▶ [Entries]
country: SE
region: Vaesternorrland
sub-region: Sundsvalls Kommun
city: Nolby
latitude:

* * *

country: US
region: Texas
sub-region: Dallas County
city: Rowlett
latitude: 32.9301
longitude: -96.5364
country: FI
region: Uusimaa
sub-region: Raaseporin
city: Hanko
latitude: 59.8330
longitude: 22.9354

* * *

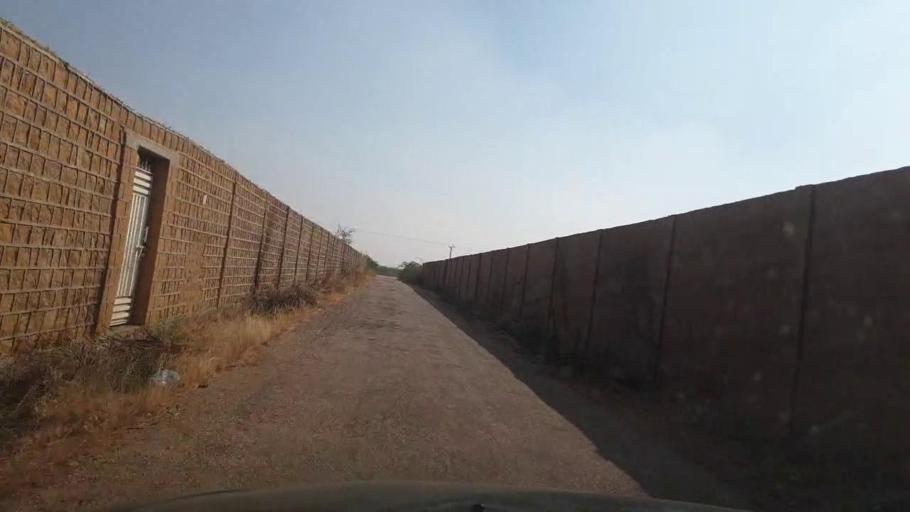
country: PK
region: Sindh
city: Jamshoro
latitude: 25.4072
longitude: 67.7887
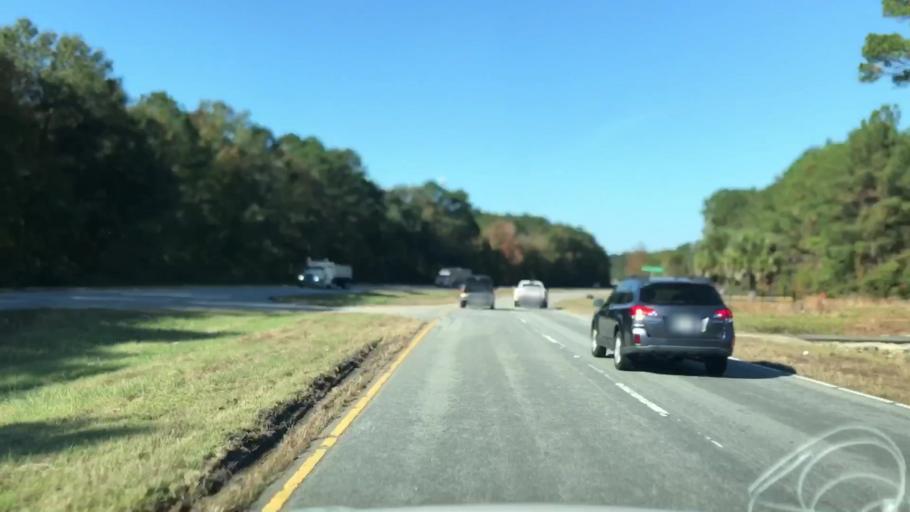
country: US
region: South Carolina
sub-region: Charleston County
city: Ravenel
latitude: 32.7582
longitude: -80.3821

▶ [Problem to solve]
State how many lines in the listing above contain the word "latitude". Reply with the number alone.

▶ [Task answer]
5